Karl Popper on falsifiability:
A property of any proposition for which it is possible to specify a set of circumstances the occurrence of which would demonstrate that the proposition is false. Falsifiability is the crucial feature of scientific hypotheses: beliefs that can never be tested against the empirical evidence are dogmatic.
Bertrand Russell’s teapot:
If I were to suggest that between the Earth and Mars there is a china teapot revolving about the sun in an elliptical orbit, nobody would be able to disprove my assertion provided I were careful to add that the teapot is too small to be revealed even by our most powerful telescopes.
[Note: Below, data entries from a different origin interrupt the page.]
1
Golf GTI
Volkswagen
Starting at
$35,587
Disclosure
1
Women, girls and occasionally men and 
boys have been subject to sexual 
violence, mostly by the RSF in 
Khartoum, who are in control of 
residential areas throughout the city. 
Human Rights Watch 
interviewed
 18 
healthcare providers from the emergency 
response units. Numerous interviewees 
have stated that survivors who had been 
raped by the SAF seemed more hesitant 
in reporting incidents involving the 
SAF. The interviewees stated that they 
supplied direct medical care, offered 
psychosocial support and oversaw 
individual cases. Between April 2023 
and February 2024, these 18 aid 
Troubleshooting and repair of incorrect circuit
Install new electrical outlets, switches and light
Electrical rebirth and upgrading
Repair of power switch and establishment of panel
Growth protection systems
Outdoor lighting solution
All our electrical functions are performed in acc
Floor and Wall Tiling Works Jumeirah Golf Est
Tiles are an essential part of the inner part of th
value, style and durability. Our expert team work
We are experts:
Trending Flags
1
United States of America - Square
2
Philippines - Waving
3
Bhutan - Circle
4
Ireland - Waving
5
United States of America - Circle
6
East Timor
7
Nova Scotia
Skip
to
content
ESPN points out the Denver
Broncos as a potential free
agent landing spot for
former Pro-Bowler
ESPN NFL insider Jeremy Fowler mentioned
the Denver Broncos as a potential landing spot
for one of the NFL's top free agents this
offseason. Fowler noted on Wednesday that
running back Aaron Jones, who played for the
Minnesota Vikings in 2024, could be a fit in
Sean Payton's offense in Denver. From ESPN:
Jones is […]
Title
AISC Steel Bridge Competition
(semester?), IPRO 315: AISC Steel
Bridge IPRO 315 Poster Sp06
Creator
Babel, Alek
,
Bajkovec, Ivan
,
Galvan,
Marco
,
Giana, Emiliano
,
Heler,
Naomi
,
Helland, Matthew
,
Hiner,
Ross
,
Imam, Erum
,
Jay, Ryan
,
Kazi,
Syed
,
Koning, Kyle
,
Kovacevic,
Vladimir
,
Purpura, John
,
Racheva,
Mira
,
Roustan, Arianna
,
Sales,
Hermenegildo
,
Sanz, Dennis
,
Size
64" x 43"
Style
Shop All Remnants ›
But if I were to go on to say that, since my assertion cannot be disproved, it is an intolerable presumption on the part of human reason to doubt it, I should rightly be thought to be talking nonsense. If, however, the existence of such a teapot were affirmed in ancient books, taught as the sacred truth every Sunday, and instilled into the minds of children at school, hesitation to believe in its existence would become a mark of eccentricity and entitle the doubter to the attentions of the psychiatrist in an enlightened age or of the Inquisitor in an earlier time.
If there is no way of proving something wrong, it’s not science. And if you can’t prove something wrong, that doesn’t make it right. Can you think of prime fat contemporary examples of both of these? I certainly can.